Numerous studies Show an association between a vegetarian diet and eating disorders.

Green food itself isn’t a problem, but a plant-based diet for people with eating disorders can work as a socially acceptable way to limit the foods you eat and the amount you get.

Anna Bardoni Kohn is Professor of Psychology at the University of North Carolina at Chapel Hill. she’s done One of the most famous studies On the relationship between a vegetarian diet and eating disorders.

She wanted to find out if it was really common to eat whole greens among people with eating disorders and check what they mention about the reasons for their food choices. In the study, young women with eating disorders were compared with a control group consisting of healthy women of the same age.

It turns out that 52 percent of those with eating disorders eat a whole plant. In the control group, the number was only 12 percent.

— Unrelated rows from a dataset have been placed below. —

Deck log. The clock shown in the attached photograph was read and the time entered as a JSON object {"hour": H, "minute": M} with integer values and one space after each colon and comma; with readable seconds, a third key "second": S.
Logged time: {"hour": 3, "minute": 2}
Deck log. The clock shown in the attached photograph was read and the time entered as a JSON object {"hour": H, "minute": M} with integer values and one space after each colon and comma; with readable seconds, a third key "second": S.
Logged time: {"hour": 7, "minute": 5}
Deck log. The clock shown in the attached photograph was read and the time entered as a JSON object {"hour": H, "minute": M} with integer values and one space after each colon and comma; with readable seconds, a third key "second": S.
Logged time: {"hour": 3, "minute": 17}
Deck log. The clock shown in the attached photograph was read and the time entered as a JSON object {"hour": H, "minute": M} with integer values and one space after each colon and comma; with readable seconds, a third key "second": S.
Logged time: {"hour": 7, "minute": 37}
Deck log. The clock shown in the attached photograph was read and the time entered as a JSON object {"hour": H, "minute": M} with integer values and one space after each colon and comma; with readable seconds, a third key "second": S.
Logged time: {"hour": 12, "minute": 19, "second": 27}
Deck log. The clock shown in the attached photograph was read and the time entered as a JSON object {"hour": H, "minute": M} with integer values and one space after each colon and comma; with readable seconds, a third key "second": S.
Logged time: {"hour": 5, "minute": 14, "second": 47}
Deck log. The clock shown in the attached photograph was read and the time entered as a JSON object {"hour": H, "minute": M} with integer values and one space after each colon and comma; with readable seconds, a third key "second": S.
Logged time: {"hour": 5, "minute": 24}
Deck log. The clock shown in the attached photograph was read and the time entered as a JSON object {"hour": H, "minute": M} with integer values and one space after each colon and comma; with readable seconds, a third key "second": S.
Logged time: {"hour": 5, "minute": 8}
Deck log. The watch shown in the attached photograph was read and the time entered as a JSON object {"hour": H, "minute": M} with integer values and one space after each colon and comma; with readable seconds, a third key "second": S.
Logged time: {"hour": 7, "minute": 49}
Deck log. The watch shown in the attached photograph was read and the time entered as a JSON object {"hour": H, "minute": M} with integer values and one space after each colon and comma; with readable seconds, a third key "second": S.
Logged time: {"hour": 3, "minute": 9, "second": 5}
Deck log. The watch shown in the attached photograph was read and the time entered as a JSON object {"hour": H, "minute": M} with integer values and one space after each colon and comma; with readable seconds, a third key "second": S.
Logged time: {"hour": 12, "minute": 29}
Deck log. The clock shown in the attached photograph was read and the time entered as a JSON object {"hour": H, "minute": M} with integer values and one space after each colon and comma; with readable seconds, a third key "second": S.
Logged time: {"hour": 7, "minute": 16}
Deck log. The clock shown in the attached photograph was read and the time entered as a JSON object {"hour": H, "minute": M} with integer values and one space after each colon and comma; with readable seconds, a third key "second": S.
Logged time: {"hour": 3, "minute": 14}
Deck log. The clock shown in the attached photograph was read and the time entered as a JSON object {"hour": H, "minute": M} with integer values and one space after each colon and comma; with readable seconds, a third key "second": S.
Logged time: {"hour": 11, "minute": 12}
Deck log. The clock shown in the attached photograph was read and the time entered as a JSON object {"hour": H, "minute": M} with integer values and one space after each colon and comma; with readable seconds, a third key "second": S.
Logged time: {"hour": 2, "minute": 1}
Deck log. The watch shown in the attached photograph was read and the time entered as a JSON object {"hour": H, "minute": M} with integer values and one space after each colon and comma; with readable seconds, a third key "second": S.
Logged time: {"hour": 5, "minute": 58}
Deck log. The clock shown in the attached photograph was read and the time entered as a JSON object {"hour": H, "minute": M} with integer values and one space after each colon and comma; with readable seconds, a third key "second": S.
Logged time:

Veganism evolved as a smokescreen.

As researchers begin to delve into the reasons for food choices, the trend becomes more clear. Up to 68 percent of the young women who developed eating disorders in Anna Bardoni’s Cohn study believed that their vegetarianisms were directly linked to disease and that they eat vegetables to keep calorie intake low.

In people who have eating disorders who are vegetarians, vegans are generally developed as a smokescreen to be able to keep the eating disorder at bay and hide it, she says.

camouflage They have an eating disorder

Bardone Cone, who is himself a vegetarian, asserts that a vegan diet is no worse or less nutritious than the omnivores they put out for themselves. Assays of the nutritional content of various plant-based diets show that they are nutritionally inadequate, both for adults and for adolescents. However, herbivores must eat larger and balanced amounts to get what the body needs.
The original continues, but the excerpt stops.